Yes, that's great. That's super helpful. Thank you very much. And maybe just one follow-up. Can you comment on what particular forms of neurodegeneration that you're thinking about studying when you initiate your Phase II trials?
Let me try. Let me try without... Yes, so we are focusing on diseases where there is damage of the nerves, of some nerves. I would say acute damage. So and if we are right and psilocybin is very safe and especially at the doses that we're using, potentially it could speed up the the recovery or limit the damage of the nerve or speed up the recovery if there is a way to measure the recovery. I would not say more than that. Also because we are discussing, though we will discuss with the FDA. We want to be sure that they are in agreement of what we want to do. But that's pretty much would be the plan. So more acute nerve injury and so attempting to reduce the damage and or improve the recovery time.

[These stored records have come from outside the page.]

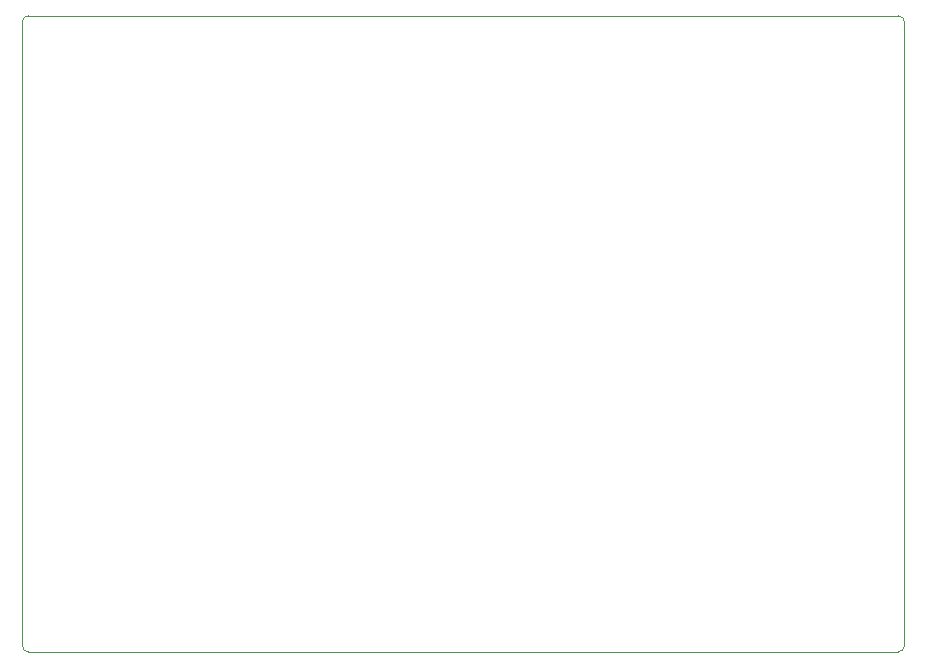
<source format=gm1>
%TF.GenerationSoftware,KiCad,Pcbnew,(6.0.0-0)*%
%TF.CreationDate,2022-05-14T22:50:13+01:00*%
%TF.ProjectId,atari-punk,61746172-692d-4707-956e-6b2e6b696361,r02*%
%TF.SameCoordinates,Original*%
%TF.FileFunction,Profile,NP*%
%FSLAX46Y46*%
G04 Gerber Fmt 4.6, Leading zero omitted, Abs format (unit mm)*
G04 Created by KiCad (PCBNEW (6.0.0-0)) date 2022-05-14 22:50:13*
%MOMM*%
%LPD*%
G01*
G04 APERTURE LIST*
%TA.AperFunction,Profile*%
%ADD10C,0.050000*%
%TD*%
G04 APERTURE END LIST*
D10*
X95504000Y-87884000D02*
G75*
G03*
X96012000Y-88392000I508001J1D01*
G01*
X95504000Y-35052000D02*
X95504000Y-87884000D01*
X170180000Y-35052000D02*
G75*
G03*
X169672000Y-34544000I-508001J-1D01*
G01*
X96012000Y-34544000D02*
G75*
G03*
X95504000Y-35052000I1J-508001D01*
G01*
X96012000Y-88392000D02*
X169672000Y-88392000D01*
X170180000Y-87884000D02*
X170180000Y-35052000D01*
X169672000Y-88392000D02*
G75*
G03*
X170180000Y-87884000I-1J508001D01*
G01*
X169672000Y-34544000D02*
X96012000Y-34544000D01*
M02*

</source>
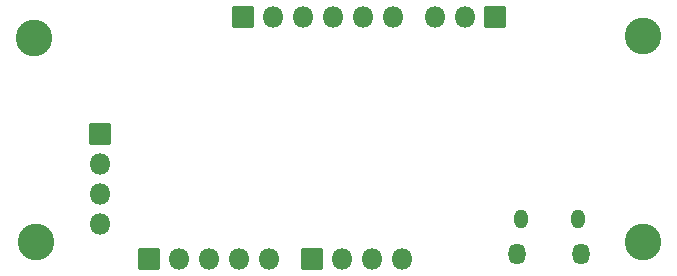
<source format=gbs>
%TF.GenerationSoftware,KiCad,Pcbnew,(6.0.1)*%
%TF.CreationDate,2022-01-27T16:39:24-05:00*%
%TF.ProjectId,MAX_86916,4d41585f-3836-4393-9136-2e6b69636164,rev?*%
%TF.SameCoordinates,Original*%
%TF.FileFunction,Soldermask,Bot*%
%TF.FilePolarity,Negative*%
%FSLAX46Y46*%
G04 Gerber Fmt 4.6, Leading zero omitted, Abs format (unit mm)*
G04 Created by KiCad (PCBNEW (6.0.1)) date 2022-01-27 16:39:24*
%MOMM*%
%LPD*%
G01*
G04 APERTURE LIST*
G04 Aperture macros list*
%AMRoundRect*
0 Rectangle with rounded corners*
0 $1 Rounding radius*
0 $2 $3 $4 $5 $6 $7 $8 $9 X,Y pos of 4 corners*
0 Add a 4 corners polygon primitive as box body*
4,1,4,$2,$3,$4,$5,$6,$7,$8,$9,$2,$3,0*
0 Add four circle primitives for the rounded corners*
1,1,$1+$1,$2,$3*
1,1,$1+$1,$4,$5*
1,1,$1+$1,$6,$7*
1,1,$1+$1,$8,$9*
0 Add four rect primitives between the rounded corners*
20,1,$1+$1,$2,$3,$4,$5,0*
20,1,$1+$1,$4,$5,$6,$7,0*
20,1,$1+$1,$6,$7,$8,$9,0*
20,1,$1+$1,$8,$9,$2,$3,0*%
G04 Aperture macros list end*
%ADD10RoundRect,0.050800X-0.850000X-0.850000X0.850000X-0.850000X0.850000X0.850000X-0.850000X0.850000X0*%
%ADD11O,1.801600X1.801600*%
%ADD12C,3.101600*%
%ADD13RoundRect,0.050800X0.850000X-0.850000X0.850000X0.850000X-0.850000X0.850000X-0.850000X-0.850000X0*%
%ADD14O,1.451600X1.801600*%
%ADD15O,1.201600X1.601600*%
%ADD16RoundRect,0.050800X-0.850000X0.850000X-0.850000X-0.850000X0.850000X-0.850000X0.850000X0.850000X0*%
G04 APERTURE END LIST*
D10*
%TO.C,J2*%
X57787500Y-111400000D03*
D11*
X57787500Y-113940000D03*
X57787500Y-116480000D03*
X57787500Y-119020000D03*
%TD*%
D12*
%TO.C,H3*%
X52200000Y-103300000D03*
%TD*%
D13*
%TO.C,J4*%
X61912500Y-122000000D03*
D11*
X64452500Y-122000000D03*
X66992500Y-122000000D03*
X69532500Y-122000000D03*
X72072500Y-122000000D03*
%TD*%
D14*
%TO.C,J6*%
X93045000Y-121615000D03*
D15*
X98195000Y-118615000D03*
D14*
X98505000Y-121615000D03*
D15*
X93355000Y-118615000D03*
%TD*%
D12*
%TO.C,H2*%
X103700000Y-120600000D03*
%TD*%
%TO.C,H4*%
X103700000Y-103100000D03*
%TD*%
D16*
%TO.C,J5*%
X91225000Y-101500000D03*
D11*
X88685000Y-101500000D03*
X86145000Y-101500000D03*
%TD*%
D13*
%TO.C,J1*%
X75700000Y-122000000D03*
D11*
X78240000Y-122000000D03*
X80780000Y-122000000D03*
X83320000Y-122000000D03*
%TD*%
D12*
%TO.C,H1*%
X52300000Y-120600000D03*
%TD*%
D13*
%TO.C,J3*%
X69850000Y-101500000D03*
D11*
X72390000Y-101500000D03*
X74930000Y-101500000D03*
X77470000Y-101500000D03*
X80010000Y-101500000D03*
X82550000Y-101500000D03*
%TD*%
M02*

</source>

Great, that's super helpful.
There is more than one indication, of course. Acute nerve damage can happen for a variety of reasons.

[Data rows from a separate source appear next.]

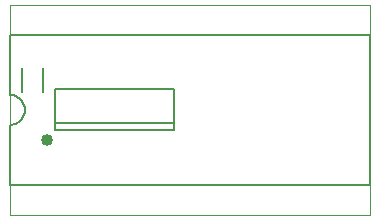
<source format=gto>
G75*
%MOIN*%
%OFA0B0*%
%FSLAX25Y25*%
%IPPOS*%
%LPD*%
%AMOC8*
5,1,8,0,0,1.08239X$1,22.5*
%
%ADD10C,0.00000*%
%ADD11C,0.00500*%
%ADD12C,0.04000*%
D10*
X0001250Y0001000D02*
X0001250Y0071000D01*
X0121250Y0071000D01*
X0121250Y0001000D01*
X0001250Y0001000D01*
D11*
X0001250Y0011000D02*
X0001250Y0031000D01*
X0001390Y0031002D01*
X0001530Y0031008D01*
X0001670Y0031018D01*
X0001810Y0031031D01*
X0001949Y0031049D01*
X0002088Y0031071D01*
X0002225Y0031096D01*
X0002363Y0031125D01*
X0002499Y0031158D01*
X0002634Y0031195D01*
X0002768Y0031236D01*
X0002901Y0031281D01*
X0003033Y0031329D01*
X0003163Y0031381D01*
X0003292Y0031436D01*
X0003419Y0031495D01*
X0003545Y0031558D01*
X0003669Y0031624D01*
X0003790Y0031693D01*
X0003910Y0031766D01*
X0004028Y0031843D01*
X0004143Y0031922D01*
X0004257Y0032005D01*
X0004367Y0032091D01*
X0004476Y0032180D01*
X0004582Y0032272D01*
X0004685Y0032367D01*
X0004786Y0032464D01*
X0004883Y0032565D01*
X0004978Y0032668D01*
X0005070Y0032774D01*
X0005159Y0032883D01*
X0005245Y0032993D01*
X0005328Y0033107D01*
X0005407Y0033222D01*
X0005484Y0033340D01*
X0005557Y0033460D01*
X0005626Y0033581D01*
X0005692Y0033705D01*
X0005755Y0033831D01*
X0005814Y0033958D01*
X0005869Y0034087D01*
X0005921Y0034217D01*
X0005969Y0034349D01*
X0006014Y0034482D01*
X0006055Y0034616D01*
X0006092Y0034751D01*
X0006125Y0034887D01*
X0006154Y0035025D01*
X0006179Y0035162D01*
X0006201Y0035301D01*
X0006219Y0035440D01*
X0006232Y0035580D01*
X0006242Y0035720D01*
X0006248Y0035860D01*
X0006250Y0036000D01*
X0006248Y0036140D01*
X0006242Y0036280D01*
X0006232Y0036420D01*
X0006219Y0036560D01*
X0006201Y0036699D01*
X0006179Y0036838D01*
X0006154Y0036975D01*
X0006125Y0037113D01*
X0006092Y0037249D01*
X0006055Y0037384D01*
X0006014Y0037518D01*
X0005969Y0037651D01*
X0005921Y0037783D01*
X0005869Y0037913D01*
X0005814Y0038042D01*
X0005755Y0038169D01*
X0005692Y0038295D01*
X0005626Y0038419D01*
X0005557Y0038540D01*
X0005484Y0038660D01*
X0005407Y0038778D01*
X0005328Y0038893D01*
X0005245Y0039007D01*
X0005159Y0039117D01*
X0005070Y0039226D01*
X0004978Y0039332D01*
X0004883Y0039435D01*
X0004786Y0039536D01*
X0004685Y0039633D01*
X0004582Y0039728D01*
X0004476Y0039820D01*
X0004367Y0039909D01*
X0004257Y0039995D01*
X0004143Y0040078D01*
X0004028Y0040157D01*
X0003910Y0040234D01*
X0003790Y0040307D01*
X0003669Y0040376D01*
X0003545Y0040442D01*
X0003419Y0040505D01*
X0003292Y0040564D01*
X0003163Y0040619D01*
X0003033Y0040671D01*
X0002901Y0040719D01*
X0002768Y0040764D01*
X0002634Y0040805D01*
X0002499Y0040842D01*
X0002363Y0040875D01*
X0002225Y0040904D01*
X0002088Y0040929D01*
X0001949Y0040951D01*
X0001810Y0040969D01*
X0001670Y0040982D01*
X0001530Y0040992D01*
X0001390Y0040998D01*
X0001250Y0041000D01*
X0001250Y0061000D01*
X0121250Y0061000D01*
X0121250Y0011000D01*
X0001250Y0011000D01*
X0016407Y0029110D02*
X0016407Y0031640D01*
X0016407Y0042890D01*
X0056093Y0042890D01*
X0056093Y0031640D01*
X0016407Y0031640D01*
X0016407Y0029110D02*
X0056093Y0029110D01*
X0056093Y0031640D01*
X0012250Y0042000D02*
X0012250Y0050000D01*
X0005250Y0050000D02*
X0005250Y0042000D01*
D12*
X0013750Y0026000D03*
M02*

</source>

Okay, so like spinal cord injury or stroke?
No, spinal cord injury, I've been involved 25 years ago. We'll never get close to that. Not spinal cord injury.
Okay. Okay. All right. Great. Thank you so much. Appreciate the additional color.
Thank you, Dave.
Thank you. Ladies and gentlemen, there are no further questions at this time. I'd like to turn the call back to Sergio Travesa for any closing remarks.
Thank you, operator, and thank all of you for joining us on the call today. We are pleased to share our recent progress with you and as the REL 1017 clinical development program continues to advance. We are excited about the many important catalysts that lie ahead of us in 2022, and we'll keep you updated on clinical readouts and activities in the coming months. Next year is really, will be the year where we will know if we have a drug or not. And we do believe, I do believe, that we do have a drug, and it potentially can be a very good drug at helping a lot of people. Thank you all again for joining on the call, and enjoy the rest of your day. Thank you.
This concludes today's conference. You may disconnect your lines at this time. Thank you very much for your participation.